● **PROBLEM DESCRIPTION**
Repeat the following lines word for word, with no changes.
***
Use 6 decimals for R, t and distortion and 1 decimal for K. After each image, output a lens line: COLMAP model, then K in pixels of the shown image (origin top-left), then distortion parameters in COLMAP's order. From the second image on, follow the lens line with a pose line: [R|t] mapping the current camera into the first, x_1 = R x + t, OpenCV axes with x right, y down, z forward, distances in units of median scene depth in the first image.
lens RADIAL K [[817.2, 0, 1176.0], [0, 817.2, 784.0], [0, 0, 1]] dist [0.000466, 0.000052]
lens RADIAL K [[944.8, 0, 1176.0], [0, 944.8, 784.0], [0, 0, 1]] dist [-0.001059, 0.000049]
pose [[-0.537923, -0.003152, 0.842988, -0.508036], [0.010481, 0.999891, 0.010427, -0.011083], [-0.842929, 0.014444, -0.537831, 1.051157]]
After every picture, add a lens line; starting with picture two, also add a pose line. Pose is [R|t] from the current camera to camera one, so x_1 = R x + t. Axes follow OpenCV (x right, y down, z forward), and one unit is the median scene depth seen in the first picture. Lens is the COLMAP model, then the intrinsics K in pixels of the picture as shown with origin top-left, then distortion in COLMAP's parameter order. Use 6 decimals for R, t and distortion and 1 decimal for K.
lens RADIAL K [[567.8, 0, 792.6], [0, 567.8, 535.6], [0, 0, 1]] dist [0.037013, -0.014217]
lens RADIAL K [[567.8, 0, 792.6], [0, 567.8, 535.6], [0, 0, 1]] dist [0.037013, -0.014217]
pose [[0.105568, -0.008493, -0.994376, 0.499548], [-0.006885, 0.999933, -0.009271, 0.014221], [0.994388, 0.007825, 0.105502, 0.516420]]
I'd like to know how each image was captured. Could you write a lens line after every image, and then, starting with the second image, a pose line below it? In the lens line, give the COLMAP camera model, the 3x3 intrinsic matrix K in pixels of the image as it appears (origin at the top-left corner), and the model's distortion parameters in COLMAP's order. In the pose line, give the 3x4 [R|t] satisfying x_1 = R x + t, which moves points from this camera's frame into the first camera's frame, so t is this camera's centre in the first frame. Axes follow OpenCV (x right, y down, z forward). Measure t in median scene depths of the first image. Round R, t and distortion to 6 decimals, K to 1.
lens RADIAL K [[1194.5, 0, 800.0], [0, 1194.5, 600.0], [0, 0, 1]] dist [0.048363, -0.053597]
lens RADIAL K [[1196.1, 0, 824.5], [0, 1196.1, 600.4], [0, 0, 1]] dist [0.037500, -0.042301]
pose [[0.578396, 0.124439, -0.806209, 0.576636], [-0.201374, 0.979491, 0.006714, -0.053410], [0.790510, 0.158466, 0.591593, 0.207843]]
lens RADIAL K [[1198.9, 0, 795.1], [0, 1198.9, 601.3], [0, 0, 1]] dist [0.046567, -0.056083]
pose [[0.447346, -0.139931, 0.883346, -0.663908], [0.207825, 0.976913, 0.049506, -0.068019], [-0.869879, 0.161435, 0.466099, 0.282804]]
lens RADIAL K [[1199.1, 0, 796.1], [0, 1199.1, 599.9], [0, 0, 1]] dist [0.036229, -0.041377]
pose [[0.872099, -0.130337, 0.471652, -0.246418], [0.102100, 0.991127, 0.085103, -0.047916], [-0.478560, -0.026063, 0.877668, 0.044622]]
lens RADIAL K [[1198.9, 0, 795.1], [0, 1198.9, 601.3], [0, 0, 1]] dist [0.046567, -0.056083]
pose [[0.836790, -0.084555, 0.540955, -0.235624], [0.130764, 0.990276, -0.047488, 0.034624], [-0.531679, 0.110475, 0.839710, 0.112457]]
***
● **RESULT**
Use 6 decimals for R, t and distortion and 1 decimal for K. After each image, output a lens line: COLMAP model, then K in pixels of the shown image (origin top-left), then distortion parameters in COLMAP's order. From the second image on, follow the lens line with a pose line: [R|t] mapping the current camera into the first, x_1 = R x + t, OpenCV axes with x right, y down, z forward, distances in units of median scene depth in the first image.
lens RADIAL K [[817.2, 0, 1176.0], [0, 817.2, 784.0], [0, 0, 1]] dist [0.000466, 0.000052]
lens RADIAL K [[944.8, 0, 1176.0], [0, 944.8, 784.0], [0, 0, 1]] dist [-0.001059, 0.000049]
pose [[-0.537923, -0.003152, 0.842988, -0.508036], [0.010481, 0.999891, 0.010427, -0.011083], [-0.842929, 0.014444, -0.537831, 1.051157]]
After every picture, add a lens line; starting with picture two, also add a pose line. Pose is [R|t] from the current camera to camera one, so x_1 = R x + t. Axes follow OpenCV (x right, y down, z forward), and one unit is the median scene depth seen in the first picture. Lens is the COLMAP model, then the intrinsics K in pixels of the picture as shown with origin top-left, then distortion in COLMAP's parameter order. Use 6 decimals for R, t and distortion and 1 decimal for K.
lens RADIAL K [[567.8, 0, 792.6], [0, 567.8, 535.6], [0, 0, 1]] dist [0.037013, -0.014217]
lens RADIAL K [[567.8, 0, 792.6], [0, 567.8, 535.6], [0, 0, 1]] dist [0.037013, -0.014217]
pose [[0.105568, -0.008493, -0.994376, 0.499548], [-0.006885, 0.999933, -0.009271, 0.014221], [0.994388, 0.007825, 0.105502, 0.516420]]
I'd like to know how each image was captured. Could you write a lens line after every image, and then, starting with the second image, a pose line below it? In the lens line, give the COLMAP camera model, the 3x3 intrinsic matrix K in pixels of the image as it appears (origin at the top-left corner), and the model's distortion parameters in COLMAP's order. In the pose line, give the 3x4 [R|t] satisfying x_1 = R x + t, which moves points from this camera's frame into the first camera's frame, so t is this camera's centre in the first frame. Axes follow OpenCV (x right, y down, z forward). Measure t in median scene depths of the first image. Round R, t and distortion to 6 decimals, K to 1.
lens RADIAL K [[1194.5, 0, 800.0], [0, 1194.5, 600.0], [0, 0, 1]] dist [0.048363, -0.053597]
lens RADIAL K [[1196.1, 0, 824.5], [0, 1196.1, 600.4], [0, 0, 1]] dist [0.037500, -0.042301]
pose [[0.578396, 0.124439, -0.806209, 0.576636], [-0.201374, 0.979491, 0.006714, -0.053410], [0.790510, 0.158466, 0.591593, 0.207843]]
lens RADIAL K [[1198.9, 0, 795.1], [0, 1198.9, 601.3], [0, 0, 1]] dist [0.046567, -0.056083]
pose [[0.447346, -0.139931, 0.883346, -0.663908], [0.207825, 0.976913, 0.049506, -0.068019], [-0.869879, 0.161435, 0.466099, 0.282804]]
lens RADIAL K [[1199.1, 0, 796.1], [0, 1199.1, 599.9], [0, 0, 1]] dist [0.036229, -0.041377]
pose [[0.872099, -0.130337, 0.471652, -0.246418], [0.102100, 0.991127, 0.085103, -0.047916], [-0.478560, -0.026063, 0.877668, 0.044622]]
lens RADIAL K [[1198.9, 0, 795.1], [0, 1198.9, 601.3], [0, 0, 1]] dist [0.046567, -0.056083]
pose [[0.836790, -0.084555, 0.540955, -0.235624], [0.130764, 0.990276, -0.047488, 0.034624], [-0.531679, 0.110475, 0.839710, 0.112457]]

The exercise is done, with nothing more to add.